Susceptors have been widely used in microwave food cooking since the early 1980's. Susceptors can be quite effective in generating local surface heat and contributing significantly to crisping of food surfaces. However susceptors failed to meet the full microwave cooking potential due to three distinct problems.
First, susceptors have an inability to uniformly brown and crisp items in a similar way as conventional ovens. The edge region of a susceptor is generally much hotter compared to the center region of the susceptor. This effect is often caused by the E-field strength in the edge of the plain susceptor being stronger than the center region due to the loading effects of the adjacent foodstuffs.
Secondly, there is the inability to generate uniform temperature distributions within bulk products. This effect is due to the susceptor's inability to conduct power parallel to its surface or to provide good shielding.
Thirdly, the susceptor has an inability to generate consistent heating under varying microwave E-field strengths as well as different loading conditions of the food. Portions of a susceptor that are exposed to high electric field strengths and/or poor heat sinking tend to overheat. This overheating causes thermal damage to the substrate and hence damage to the metallized layer. The net result is that the susceptor becomes substantially transparent.
In general, susceptor material does not have any ability to control non-uniformity and to adapt to the variations of oven field strength and loading applications. In other words, susceptor material has only a limited ability to obtain uniform and reliable heating power within the microwave oven.

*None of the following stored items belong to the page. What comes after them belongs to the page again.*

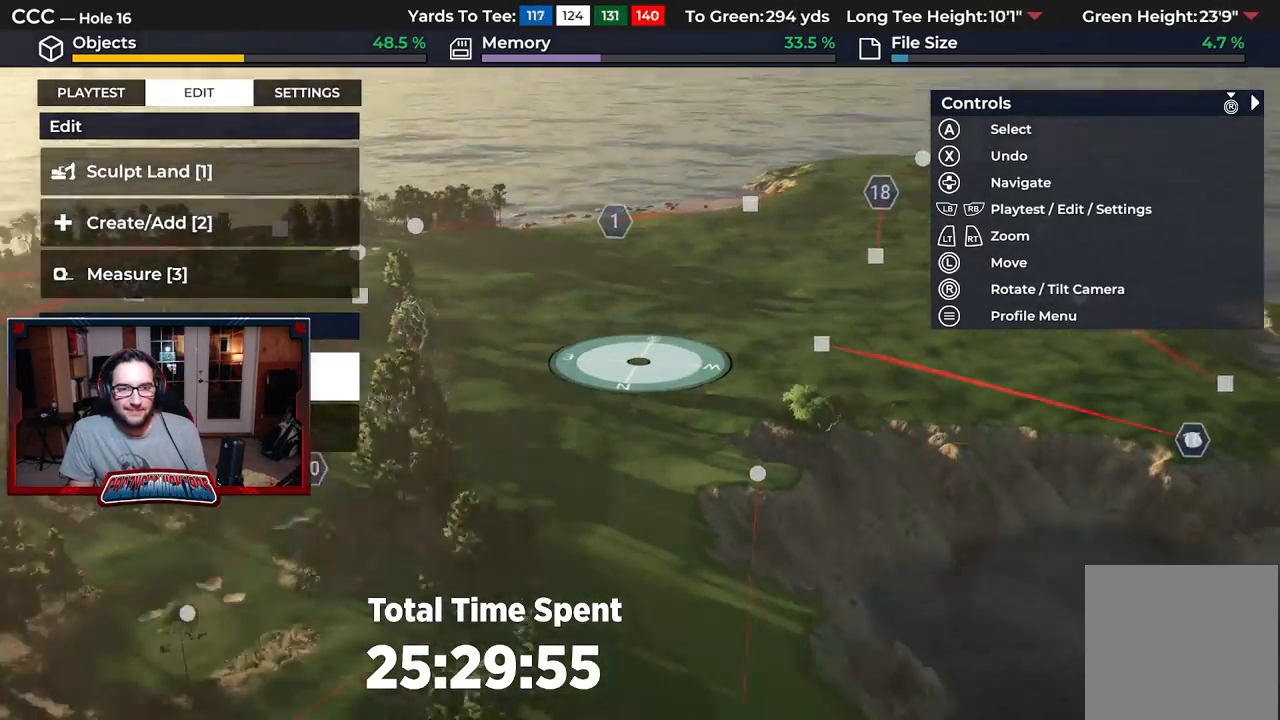
{"buttons": [], "left_stick": "center", "right_stick": "down-right", "events": [[33, "right_stick", "center"], [133, "left_stick", "center"], [233, "right_stick", "down-right"]]}
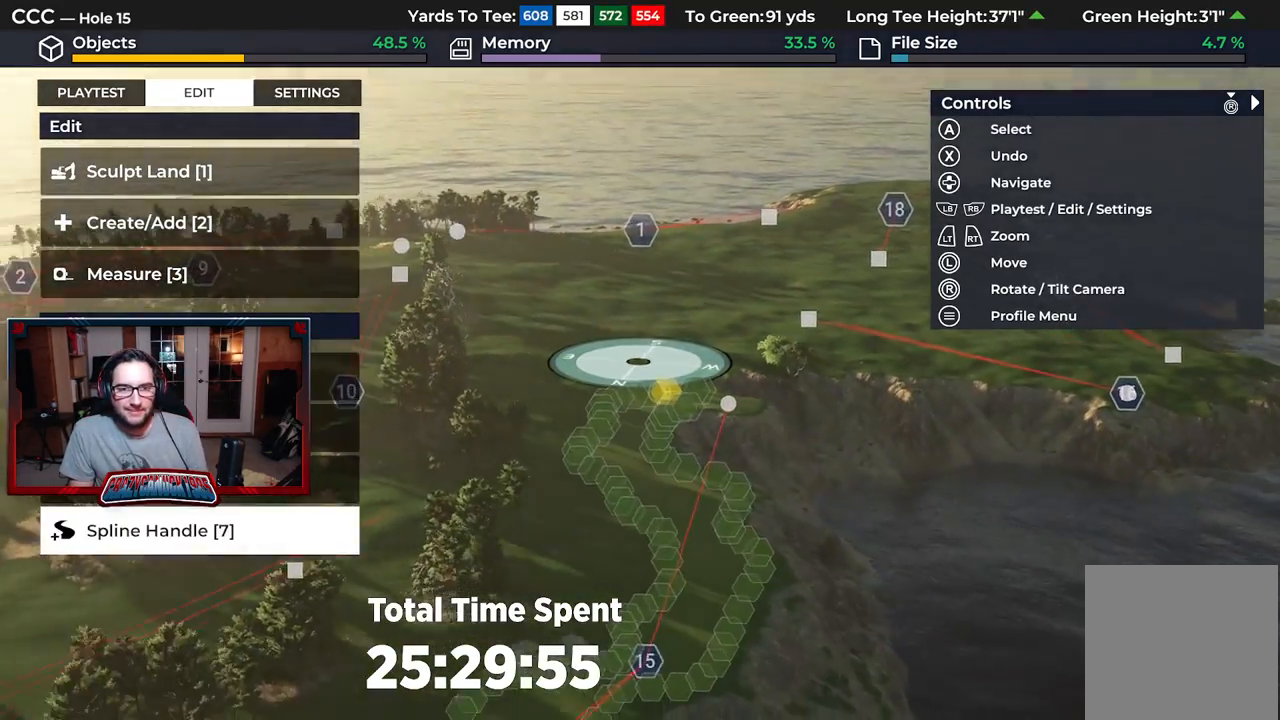
{"buttons": [], "left_stick": "up", "right_stick": "center", "events": [[267, "right_stick", "center"], [383, "left_stick", "up"]]}
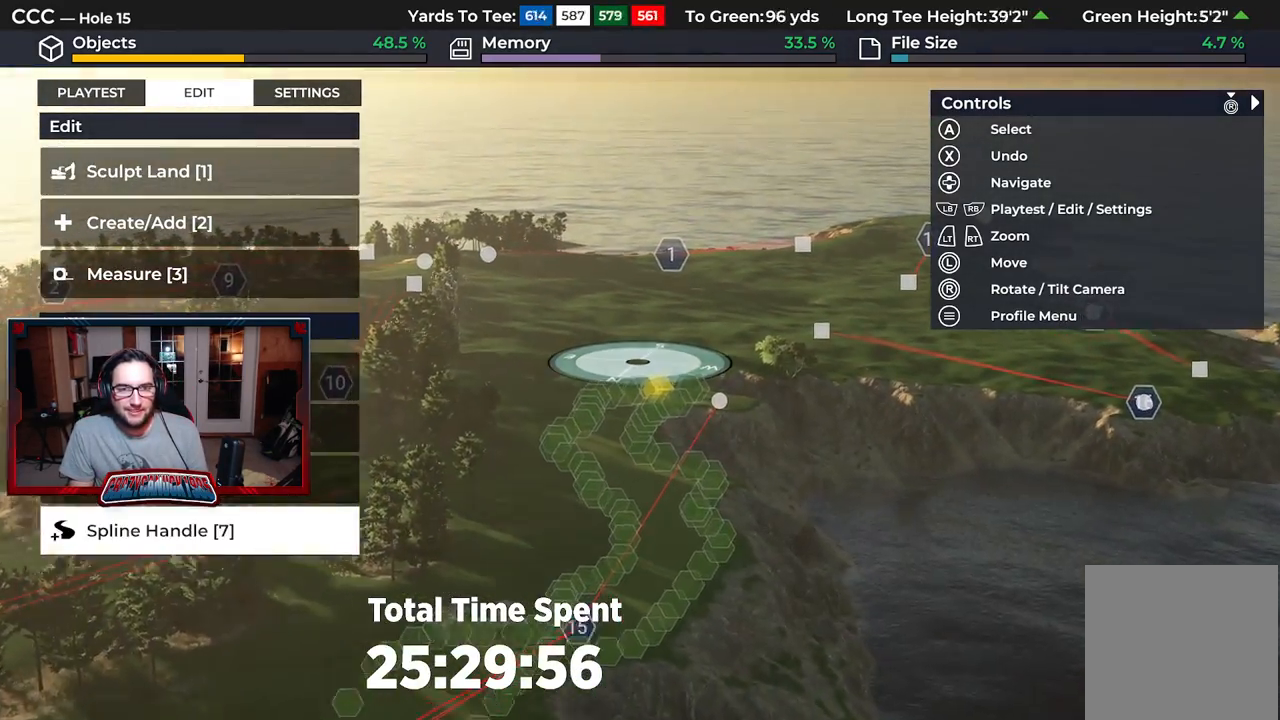
{"buttons": [], "left_stick": "up-left", "right_stick": "left", "events": [[100, "left_stick", "up-left"], [100, "right_stick", "left"]]}
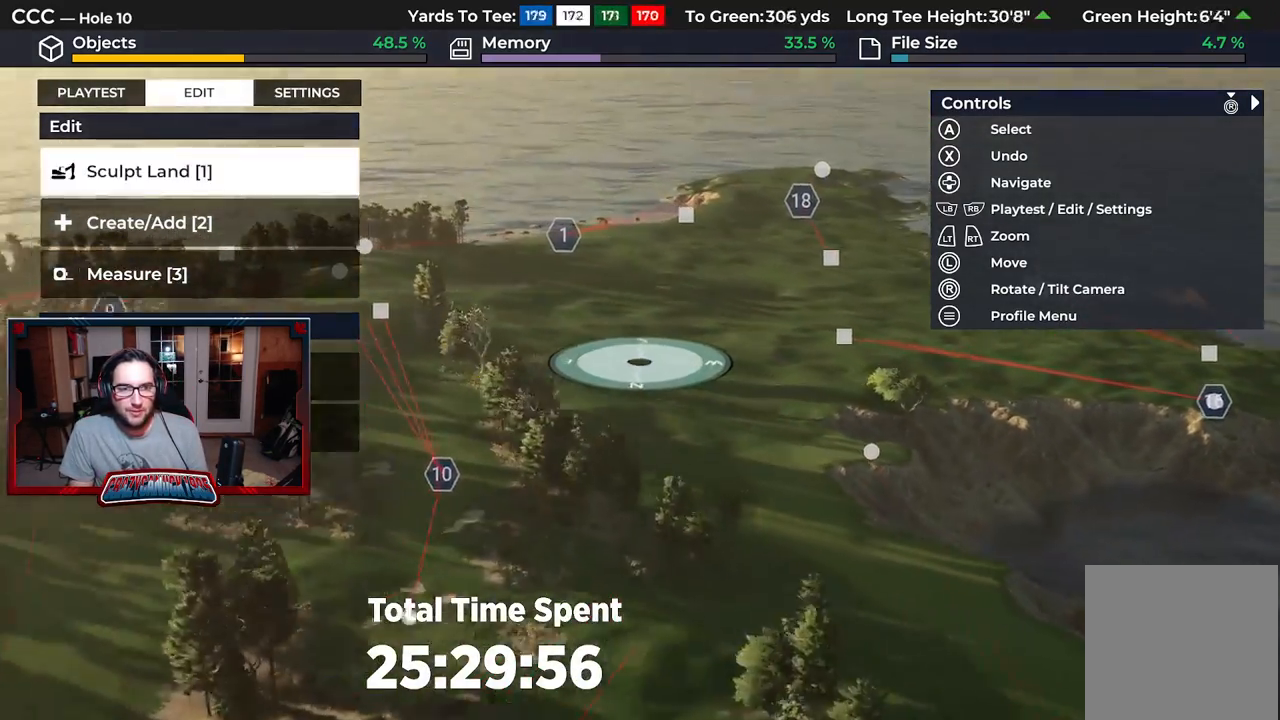
{"buttons": [], "left_stick": "up-left", "right_stick": "left", "events": []}
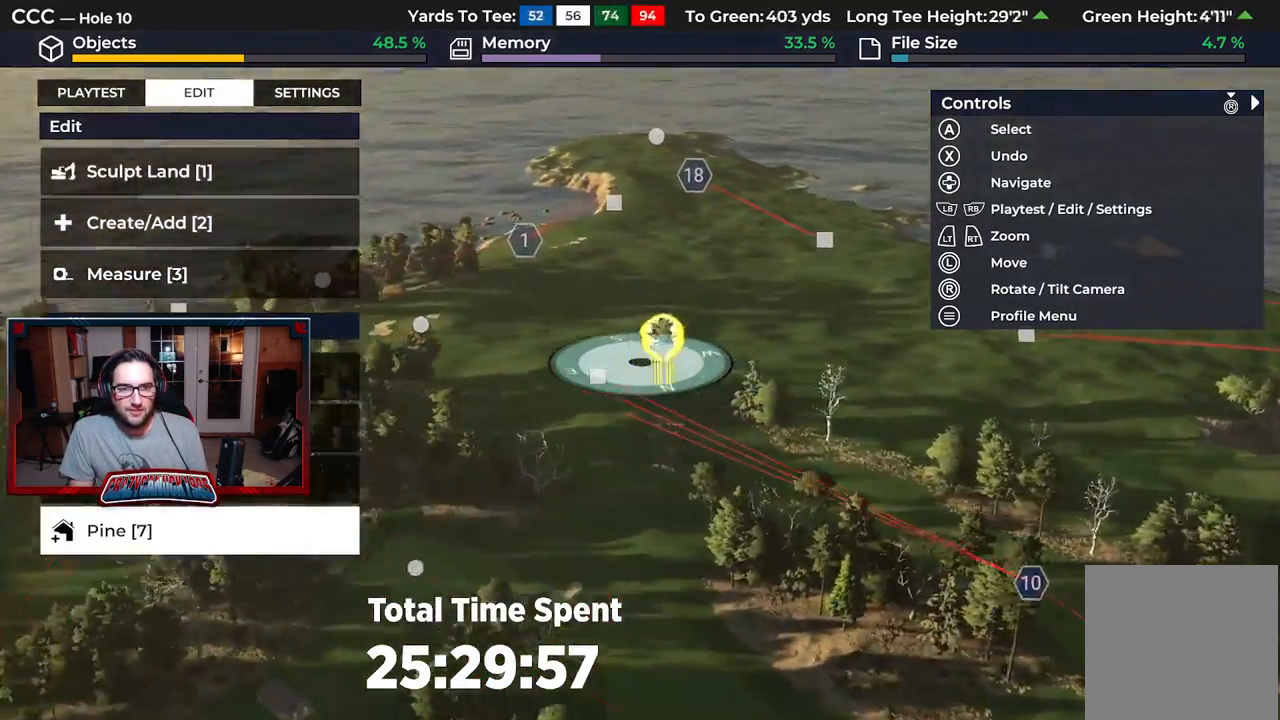
{"buttons": ["R2"], "left_stick": "up-left", "right_stick": "left", "events": [[150, "R2", "down"]]}
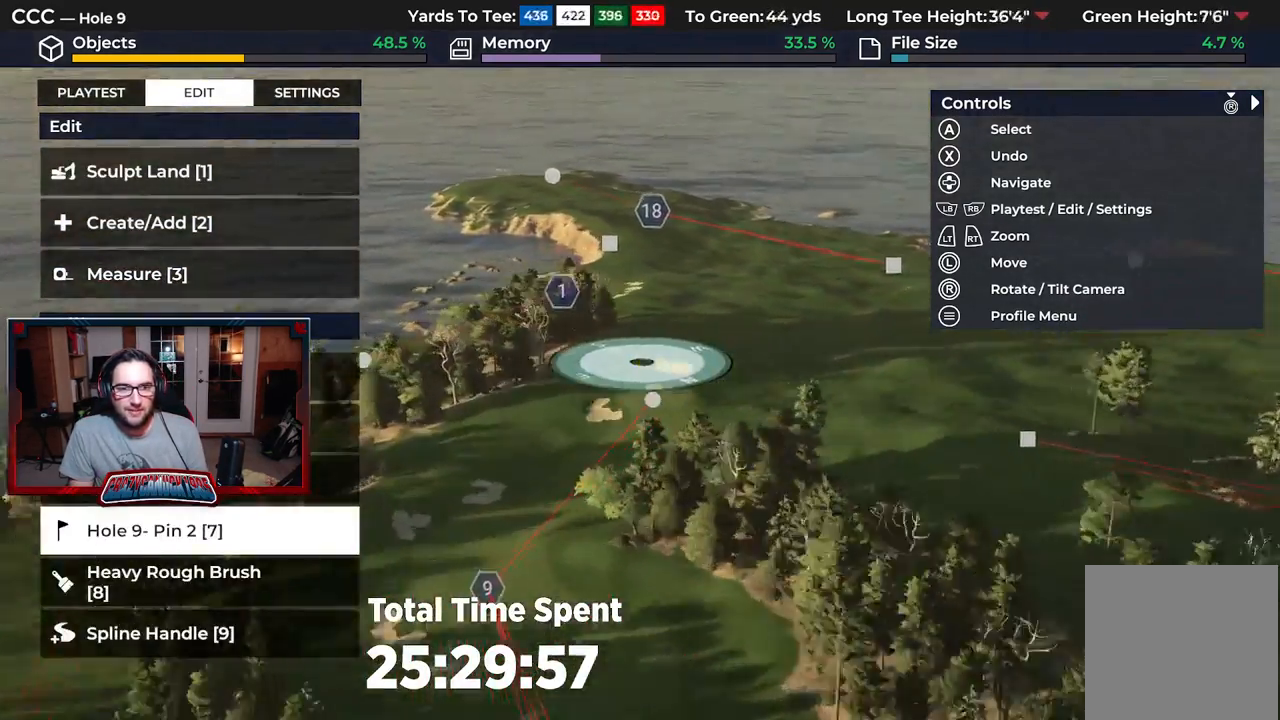
{"buttons": ["R2"], "left_stick": "up-right", "right_stick": "left", "events": [[417, "left_stick", "up-right"]]}
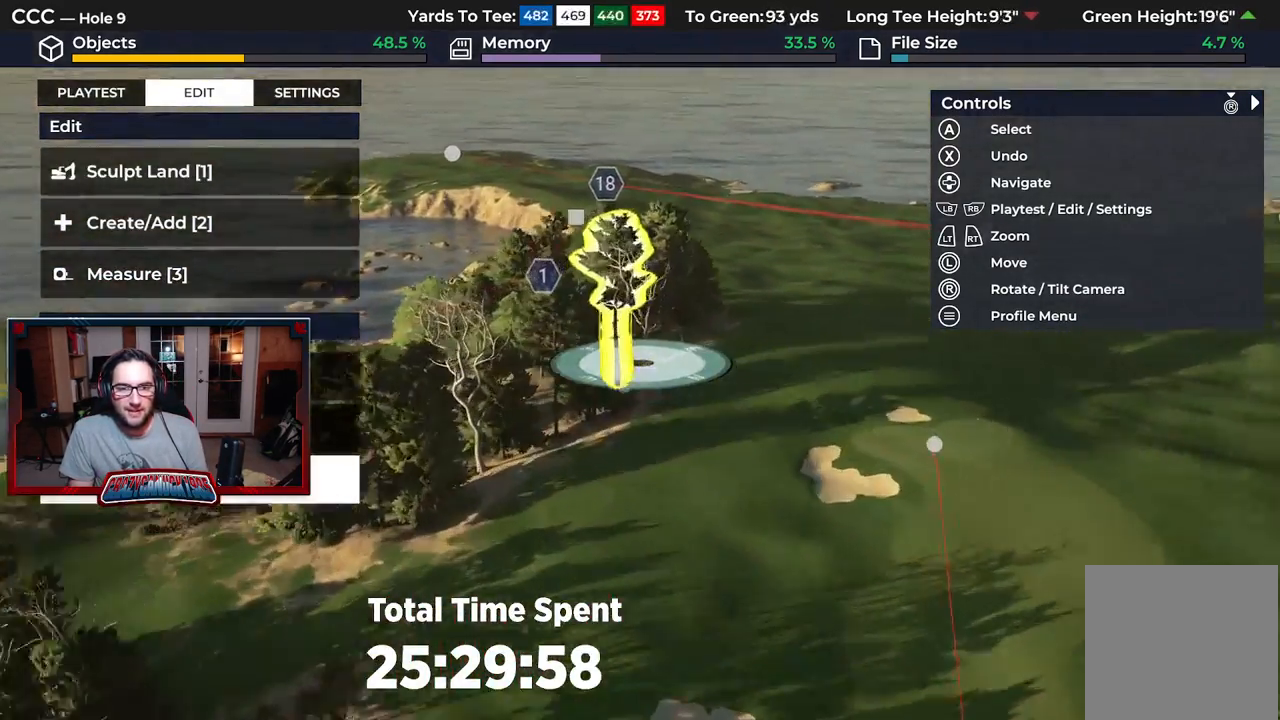
{"buttons": [], "left_stick": "right", "right_stick": "down-left", "events": [[83, "R2", "up"], [150, "right_stick", "down-left"], [183, "left_stick", "right"]]}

Other solutions have proposed the use of different patterned structures, such as square matrixes or "fused" structures, to avoid the over heating of the susceptor edge. Such square matrixes and other shaped structures are described in U.S. Pat. Nos. 5,260,537 and 5,354,973. However these patterned structures lead to significant reduction in the overall power absorption capability of the susceptor material. As a result, such susceptors can only function as a weak surface heating material.